For each line of the data below, copy it if it holds the word "Intervención".

====== SUPPLIED RECORDS

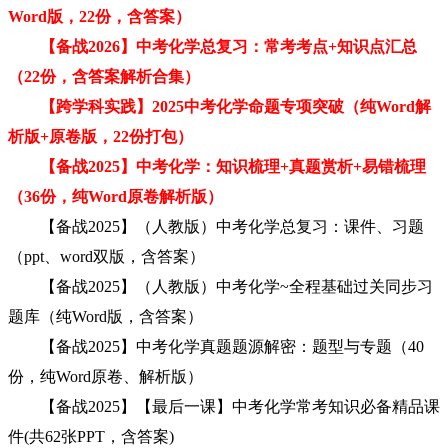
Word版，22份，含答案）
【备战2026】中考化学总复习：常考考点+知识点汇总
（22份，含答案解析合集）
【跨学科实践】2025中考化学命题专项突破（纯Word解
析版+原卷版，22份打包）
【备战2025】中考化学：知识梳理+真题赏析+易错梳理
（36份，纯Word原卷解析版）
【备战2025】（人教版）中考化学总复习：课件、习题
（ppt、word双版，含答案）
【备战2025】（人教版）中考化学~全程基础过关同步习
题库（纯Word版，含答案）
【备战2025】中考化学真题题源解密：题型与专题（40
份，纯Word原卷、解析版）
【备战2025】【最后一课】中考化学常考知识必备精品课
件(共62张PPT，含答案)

============
====== SUPPLIED RECORDS

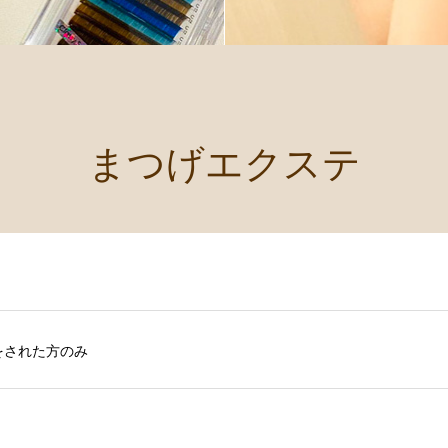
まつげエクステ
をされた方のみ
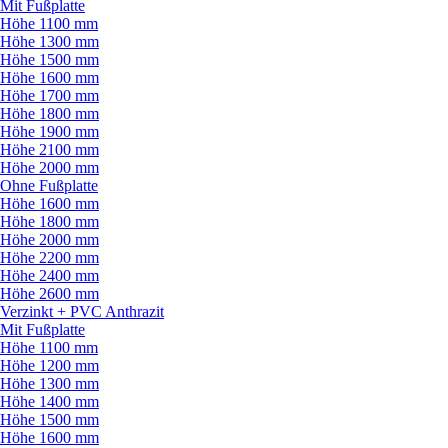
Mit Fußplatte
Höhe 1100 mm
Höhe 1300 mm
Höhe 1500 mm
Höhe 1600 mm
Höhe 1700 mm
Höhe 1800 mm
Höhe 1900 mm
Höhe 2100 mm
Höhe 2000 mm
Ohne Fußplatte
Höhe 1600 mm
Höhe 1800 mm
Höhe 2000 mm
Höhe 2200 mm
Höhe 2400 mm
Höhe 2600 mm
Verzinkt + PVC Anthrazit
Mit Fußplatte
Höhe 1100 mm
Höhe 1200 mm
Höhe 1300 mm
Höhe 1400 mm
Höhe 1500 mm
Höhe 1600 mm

============
====== SUPPLIED RECORDS

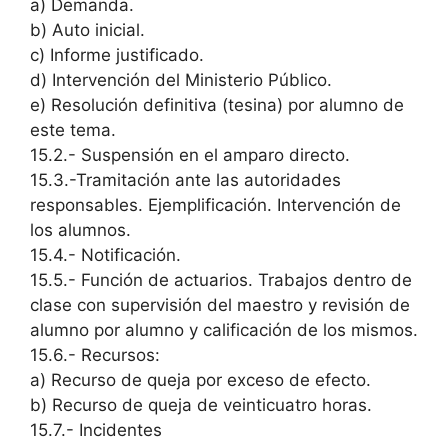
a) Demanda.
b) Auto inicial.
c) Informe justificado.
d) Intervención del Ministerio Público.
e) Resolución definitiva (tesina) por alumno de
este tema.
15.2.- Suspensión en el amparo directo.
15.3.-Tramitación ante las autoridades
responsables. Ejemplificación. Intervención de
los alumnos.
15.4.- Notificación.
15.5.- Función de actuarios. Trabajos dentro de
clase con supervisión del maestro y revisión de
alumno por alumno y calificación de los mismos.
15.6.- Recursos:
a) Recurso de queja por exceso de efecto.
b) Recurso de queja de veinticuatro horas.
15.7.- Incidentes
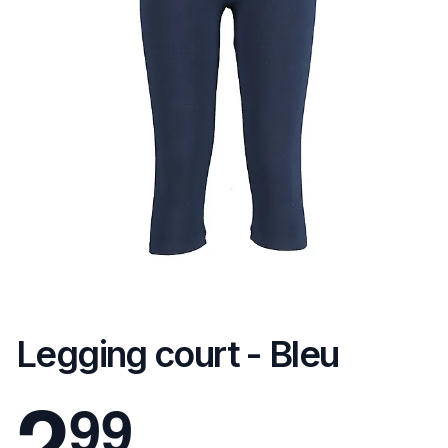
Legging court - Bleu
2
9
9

============

• **RESPONSE TO THIS EXERCISE**:
d) Intervención del Ministerio Público.
responsables. Ejemplificación. Intervención de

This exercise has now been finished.